In the records, find each line where "golf" occurs, and copy it.
────────────────────────────────────────
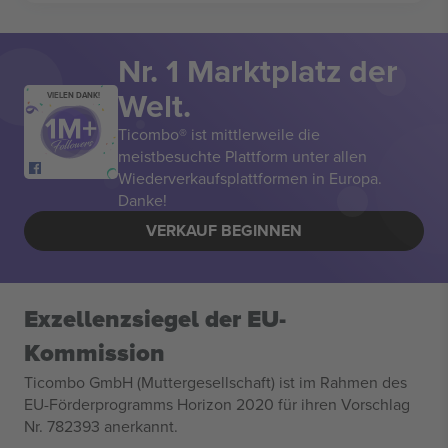
Nr. 1 Marktplatz der
Welt.
VIELEN DANK!
Ticombo® ist mittlerweile die
meistbesuchte Plattform unter allen
Wiederverkaufsplattformen in Europa.
Danke!
VERKAUF BEGINNEN
Exzellenzsiegel der EU-
Kommission
Ticombo GmbH (Muttergesellschaft) ist im Rahmen des
EU-Förderprogramms Horizon 2020 für ihren Vorschlag
Nr. 782393 anerkannt.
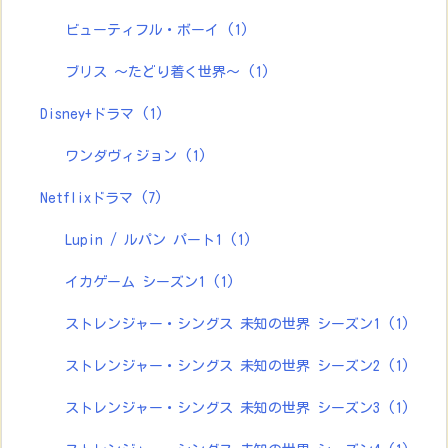
ビューティフル・ボーイ
(1)
ブリス ～たどり着く世界～
(1)
Disney+ドラマ
(1)
ワンダヴィジョン
(1)
Netflixドラマ
(7)
Lupin / ルパン パート1
(1)
イカゲーム シーズン1
(1)
ストレンジャー・シングス 未知の世界 シーズン1
(1)
ストレンジャー・シングス 未知の世界 シーズン2
(1)
ストレンジャー・シングス 未知の世界 シーズン3
(1)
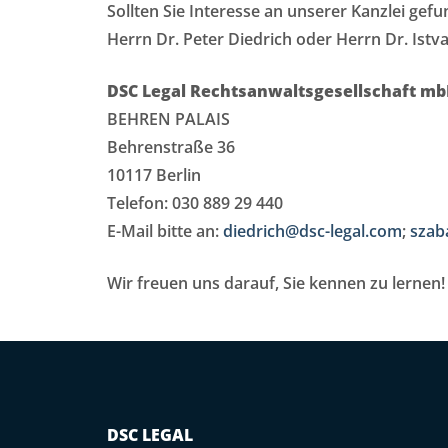
Sollten Sie Interesse an unserer Kanzlei gef
Herrn Dr. Peter Diedrich oder Herrn Dr. Istv
DSC Legal Rechtsanwaltsgesellschaft m
BEHREN PALAIS
Behrenstraße 36
10117 Berlin
Telefon: 030 889 29 440
E-Mail bitte an:
diedrich@dsc-legal.com
;
szab
Wir freuen uns darauf, Sie kennen zu lernen!
DSC LEGAL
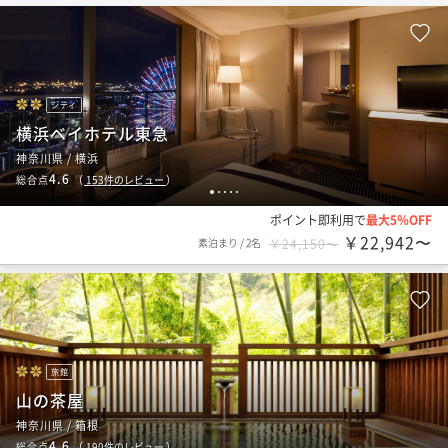
シティ
横浜ベイホテル東急
神奈川県 / 横浜
4.6
総合点
（
153
件のレビュー
）
1
2
3
4
5
ポイント即利用で
最大5％OFF
￥22,942〜
素泊まり
/
2名
￥24,150〜
旅館
山の茶屋
神奈川県 / 箱根
4.6
総合点
（
190
件のレビュー
）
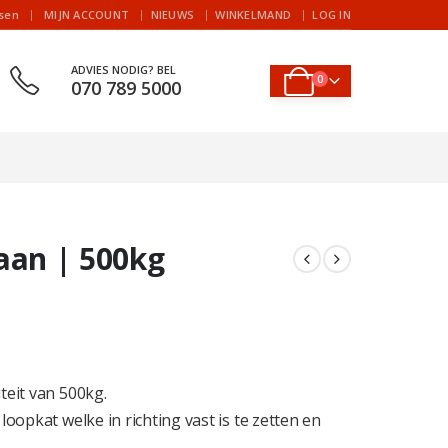
|
jsen
MIJN ACCOUNT
NIEUWS
WINKELMAND
LOG IN
ADVIES NODIG? BEL
0
070 789 5000
aan | 500kg
eit van 500kg.
opkat welke in richting vast is te zetten en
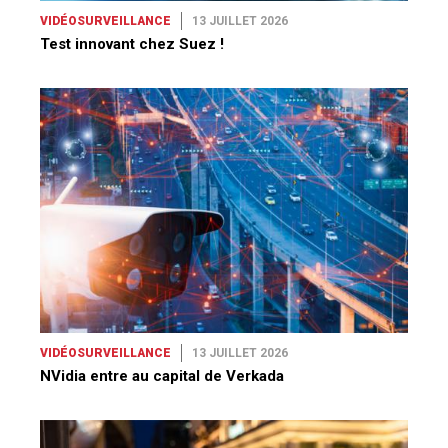
VIDÉOSURVEILLANCE
13 JUILLET 2026
Test innovant chez Suez !
VIDÉOSURVEILLANCE
13 JUILLET 2026
NVidia entre au capital de Verkada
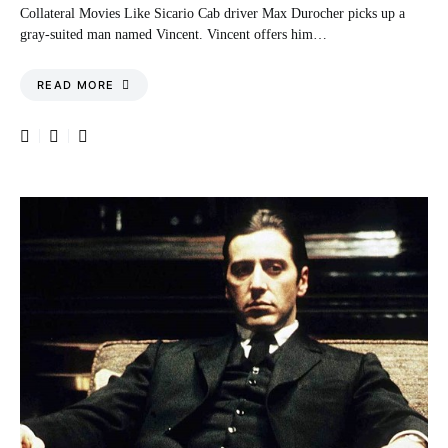
Collateral Movies Like Sicario Cab driver Max Durocher picks up a
gray-suited man named Vincent. Vincent offers him…
READ MORE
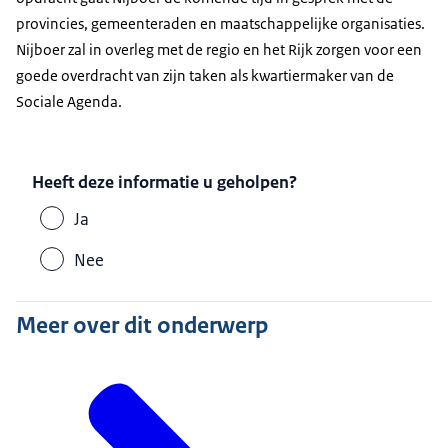
provincies, gemeenteraden en maatschappelijke organisaties.
Nijboer zal in overleg met de regio en het Rijk zorgen voor een
goede overdracht van zijn taken als kwartiermaker van de
Sociale Agenda.
Heeft deze informatie u geholpen?
Ja
Nee
Meer over dit onderwerp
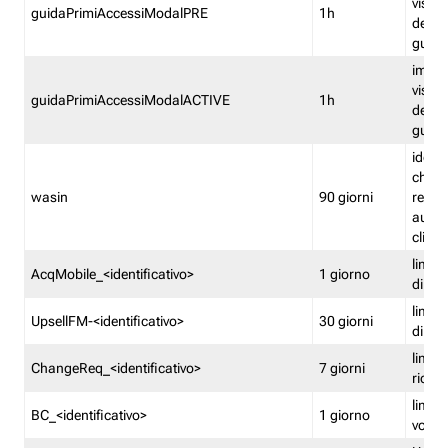
visual
guidaPrimiAccessiModalPRE
1h
della
guida 
imped
visual
guidaPrimiAccessiModalACTIVE
1h
della
guida 
identi
che si
wasin
90 giorni
rete f
autent
clienti
limita
AcqMobile_<identificativo>
1 giorno
di ac
limita
UpsellFM-<identificativo>
30 giorni
di ups
limita
ChangeReq_<identificativo>
7 giorni
ricon
limita
BC_<identificativo>
1 giorno
vouch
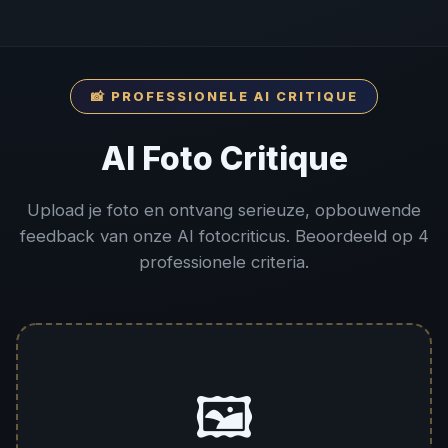
📸 PROFESSIONELE AI CRITIQUE
AI Foto Critique
Upload je foto en ontvang serieuze, opbouwende
feedback van onze AI fotocriticus. Beoordeeld op 4
professionele criteria.
🖼️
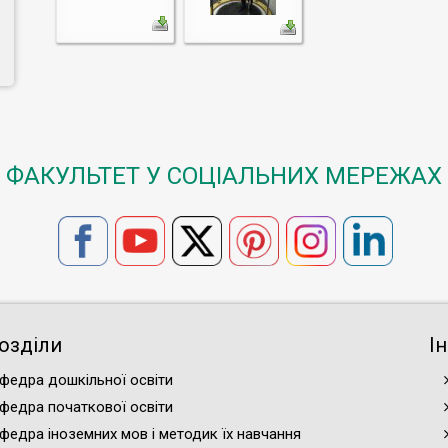
ФАКУЛЬТЕТ У СОЦІАЛЬНИХ МЕРЕЖАХ
озділи
І
федра дошкільної освіти
федра початкової освіти
федра іноземних мов і методик їх навчання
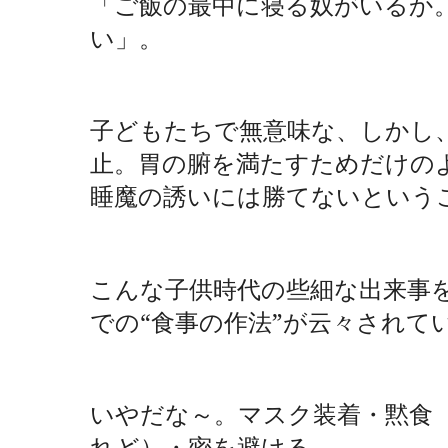
「ご飯の最中に寝る奴がいるか
い」。
子どもたちで無意味な、しかし
止。胃の腑を満たすためだけの
睡魔の誘いには勝てないという
こんな子供時代の些細な出来事
での“食事の作法”が云々されて
いやだな～。マスク装着・黙食
れど）・密を避ける。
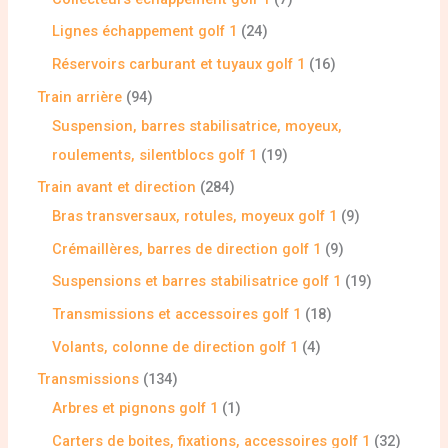
Lignes échappement golf 1
24
Réservoirs carburant et tuyaux golf 1
16
Train arrière
94
Suspension, barres stabilisatrice, moyeux,
roulements, silentblocs golf 1
19
Train avant et direction
284
Bras transversaux, rotules, moyeux golf 1
9
Crémaillères, barres de direction golf 1
9
Suspensions et barres stabilisatrice golf 1
19
Transmissions et accessoires golf 1
18
Volants, colonne de direction golf 1
4
Transmissions
134
Arbres et pignons golf 1
1
Carters de boites, fixations, accessoires golf 1
32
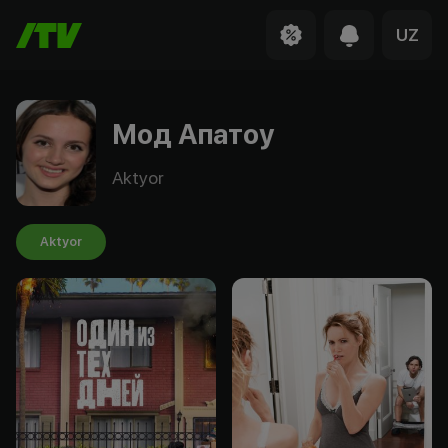
UZ
Мод Апатоу
Aktyor
Aktyor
────────────────────────────────────────
• _EXERCISE RESULT_
Lignes échappement golf 1
Réservoirs carburant et tuyaux golf 1
roulements, silentblocs golf 1
Bras transversaux, rotules, moyeux golf 1
Crémaillères, barres de direction golf 1
Suspensions et barres stabilisatrice golf 1
Transmissions et accessoires golf 1
Volants, colonne de direction golf 1
Arbres et pignons golf 1
Carters de boites, fixations, accessoires golf 1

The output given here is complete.